Exercise passage below:

Kelsea Ballerini will kick your butt on Iron Chef. The Nashville native is famous for her country albums, but now that she’s “in proper lockdown” instead of on tour, Kelsea’s channeling her onstage energy into cooking challenges. “I never made the time to make my own meals before, but it’s becoming a real passion,” says the musician, whose newest single The Other Girl” is a collab with Halsey. (And a certified bop, P.S.)

Here’s what the Grammy nominee is doing while staying at home… besides making her dad’s eggplant parm recipe from scratch.

Your new album, Kelsea, is out now… but you can’t perform live for a while. What’s that been like for you?
Hard, obviously, but also a good opportunity to reflect on who I am and why I do what I do, you know? In a way, I’m recalibrating my creative process. I’ve been living on tour buses and hotel rooms for years. I’m not used to being home. I’m not used to having a schedule or routine, so I’m having to learn what works for me as an adult. When I write songs on the road, I’m most creative right when I walk offstage. I go straight into the tour bus and write until 2 or 3 in the morning because I’m in that head space! But at home, I’m my sharpest and my least filtered during my first cup of coffee in the morning.

End of Exercise passage.
Source data below:

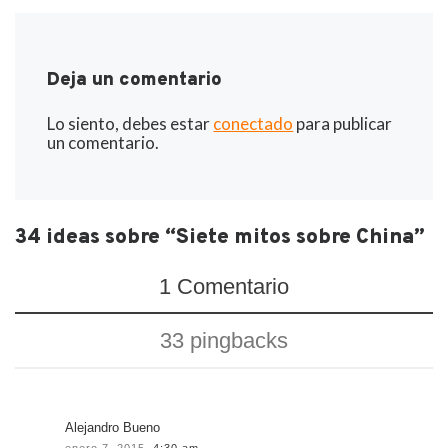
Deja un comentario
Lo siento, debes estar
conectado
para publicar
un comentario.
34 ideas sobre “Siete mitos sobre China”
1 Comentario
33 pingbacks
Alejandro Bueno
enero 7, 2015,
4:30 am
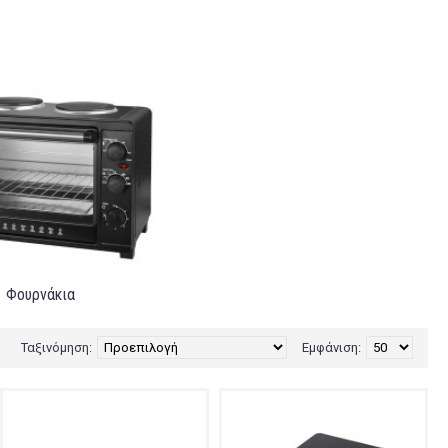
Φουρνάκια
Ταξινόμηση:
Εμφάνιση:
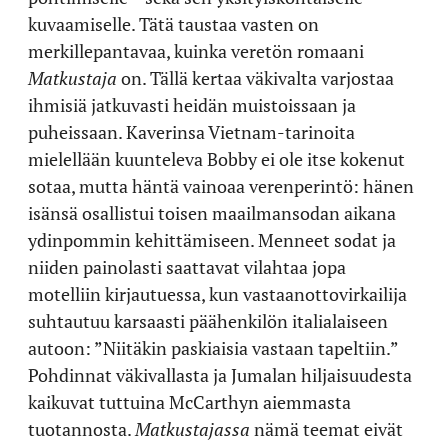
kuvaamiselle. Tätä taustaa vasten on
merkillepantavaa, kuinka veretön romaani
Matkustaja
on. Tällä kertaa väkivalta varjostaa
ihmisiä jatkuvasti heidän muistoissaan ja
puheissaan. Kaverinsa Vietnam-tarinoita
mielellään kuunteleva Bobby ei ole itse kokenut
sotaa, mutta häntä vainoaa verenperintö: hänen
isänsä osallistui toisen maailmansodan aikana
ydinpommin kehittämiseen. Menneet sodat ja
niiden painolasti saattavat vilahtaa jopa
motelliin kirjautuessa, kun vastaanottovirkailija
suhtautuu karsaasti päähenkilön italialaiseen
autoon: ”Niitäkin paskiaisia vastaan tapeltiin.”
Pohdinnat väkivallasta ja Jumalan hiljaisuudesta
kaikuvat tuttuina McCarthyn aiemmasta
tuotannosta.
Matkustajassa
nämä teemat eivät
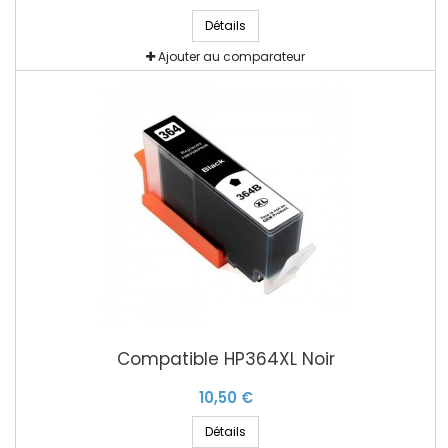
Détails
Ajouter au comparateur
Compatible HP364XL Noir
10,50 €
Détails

End of Source data.
Source data below:

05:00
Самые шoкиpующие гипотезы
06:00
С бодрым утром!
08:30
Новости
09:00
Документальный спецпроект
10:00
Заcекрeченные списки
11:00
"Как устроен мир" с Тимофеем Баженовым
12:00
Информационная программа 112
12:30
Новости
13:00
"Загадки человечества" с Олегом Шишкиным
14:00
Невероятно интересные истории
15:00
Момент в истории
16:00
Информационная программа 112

End of Source data.

(Exercises)
**A)** According to the Kelsea Ballerini interview, at what point is she most creative when writing songs on the road?
**B)** Sum up the Kelsea Ballerini interview in two sentences.

(Answers by item)
**A)** Right when she walks offstage.

**B)** Kelsea Ballerini, famous for her country albums, is in lockdown instead of on tour, so she's putting her onstage energy into cooking, which she says is becoming a real passion. She calls not performing live hard but a chance to reflect and rethink her creative process: on the road she writes late into the night after shows, while at home she's sharpest during her first cup of coffee in the morning.